# [Passage provided]

####################

Speaking of connections, here’s an interesting story from Louie CK.
“But, it is what it is, I suppose; it makes me cherish our little family and the connections I do make, IRL or online.”
Word. In last 6 years I have made perhaps no more than 2 connections with other faculty and 2 connections with non-faculty. This is really sad. Why is this so effin difficult?
I’ve made some friends with faculty at my campus, but they are in different departments. We all went through new faculty orientation together, and we have been hanging out ever since. We go out for dinner weekly, so we make sure to keep in touch even if we don’t talk much throughout the week. I actually have found it easier to make friends here than at my previous college (large state research university). I suspect that’s because things were so fractured by department there, and it’s best not to get too friendly with immediate colleagues. Meeting people outside the department can be tough, and they often have family obligations (the latter makes it tough to make friends in general – I’ve wondered if it gets easier as kids move out and people get to have lives again). This is one thing that I wasn’t going to compromise on, personally. I feel being close to family is important for my personal mental health but also everyone else’s (kids, grandparents, siblings, etc) and have felt the propensity for academia to destabilize people’s lives by making them move all over does more harm than good. We lose a lot of good people that way.
I’ve been making a conscious effort in the last few years to improve my friendships, and … really no success to report. Everyone at the university is busy with work, kids, aging parents etc and I don’t really fit in with the local culture. I feel like a freak when I talk to people off campus. So now I have a much bigger pool of casual acquaintances, which is good, but not enough. No one will miss me much when I finally lose it and quit.
Reading Kelsky’s post and your comments makes me sad for you guys. I’ve struggled to make really good local friends since having kids (and I’m in San Diego, which has lots of scientists!) but I have a few. Making friends as an adult is hard, and I can only imagine how much harder it is in your situation. Hooray for online friends!

####################

# [Material provided]
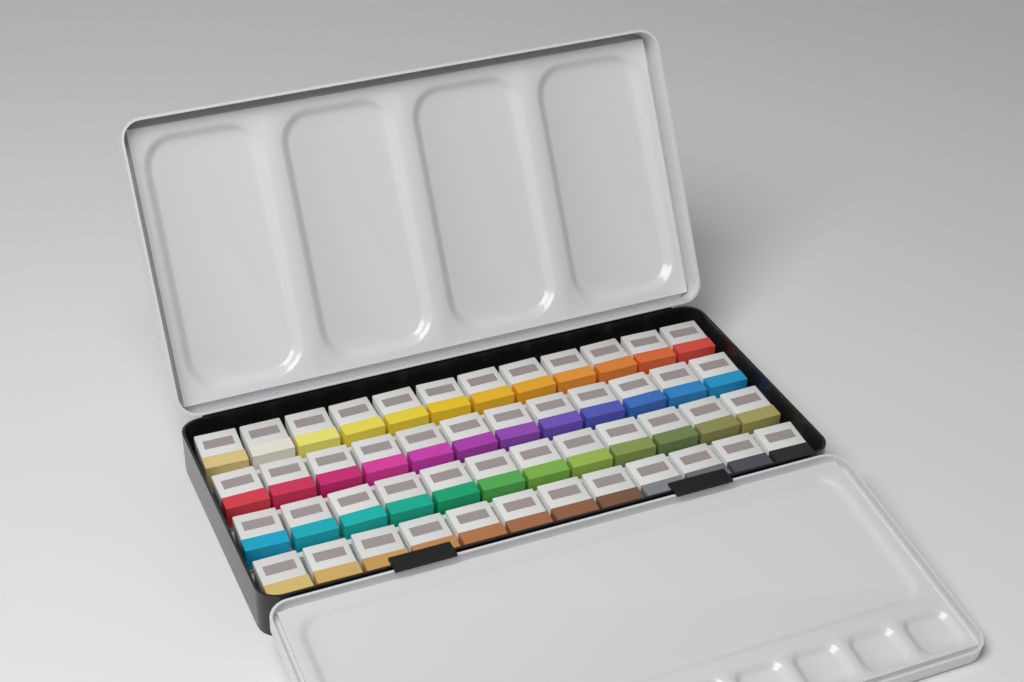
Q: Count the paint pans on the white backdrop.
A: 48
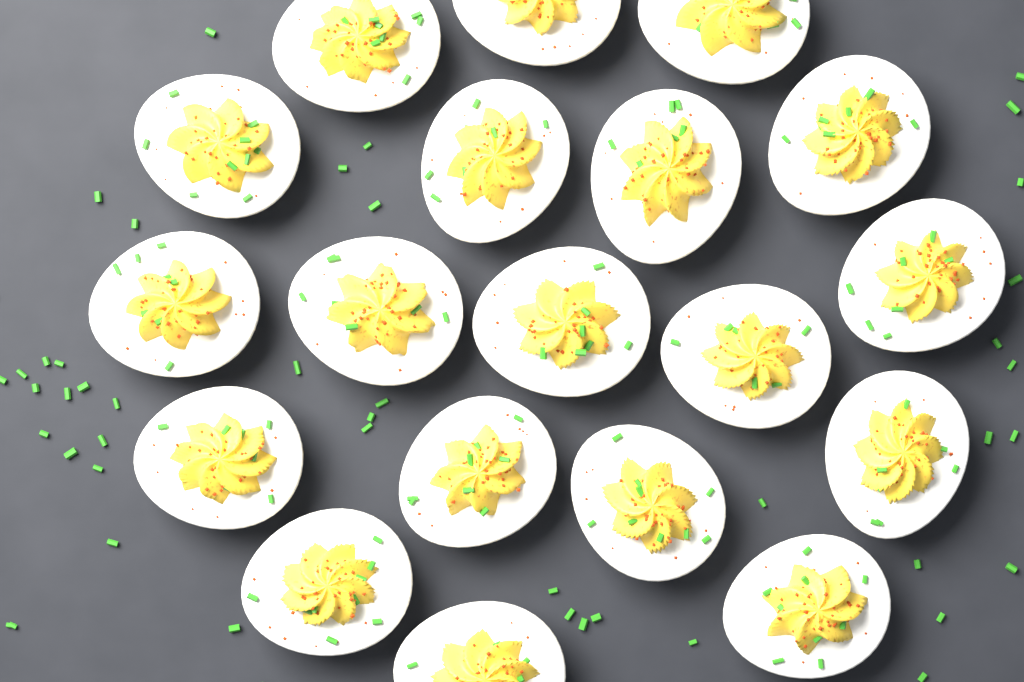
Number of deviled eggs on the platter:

####################

# [Required tasks]
a: In the comments about making friends, retype the stretch from "Word. In last" through "so effin difficult?".
b: According to the comments about making friends, how often does the commenter who met friends at new faculty orientation go out to dinner with them?
c: Write what comes next in the comments about making friends, picking up after the last sentence.
The listing has no connection to the comments about making friends.

# [Per-task outputs]
a:
Word. In last 6 years I have made perhaps no more than 2 connections with other faculty and 2 connections with non-faculty. This is really sad. Why is this so effin difficult?

b: Weekly.

c:
Wow, this resonates. It is very true that one of the most depressing and unexpected things about my career has turned out to be the social isolation. After 27 years working at my semi rural midwestern R1 as a woman faculty, when my kids graduate from high school I will have zero ties to the area. I made a few friends when I first moved here as a postdoc, but they were also postdocs, they were from somewhere else originally, and they all subsequently left the area while I stayed on as faculty. I have not had any success making more new friends here after I became a faculty member despite enjoying a large number of excellent professional friendships/collaborations, and despite a lot of trying. Almost all of my colleagues/fellow faculty are men so maybe that’s the problem. The male faculty here do golf or fish or go out drinking together, but never with female faculty since this would lead to brutal gossip–women my age simply do not do hang out with men they aren’t related or married to. The very few other female faculty here are adamantly not available for socializing–either young with overwhelming family/health/professional challenges taking up all their time, or else old and often gay/closeted with a firmly separated social network. Amusingly, my closest friends here are a couple men who I used to date and who I meet with once a year or so for coffee! It’s bizarre- at this point I’ve given up on making any real friends here and I am looking forward to moving away when I retire in a few years.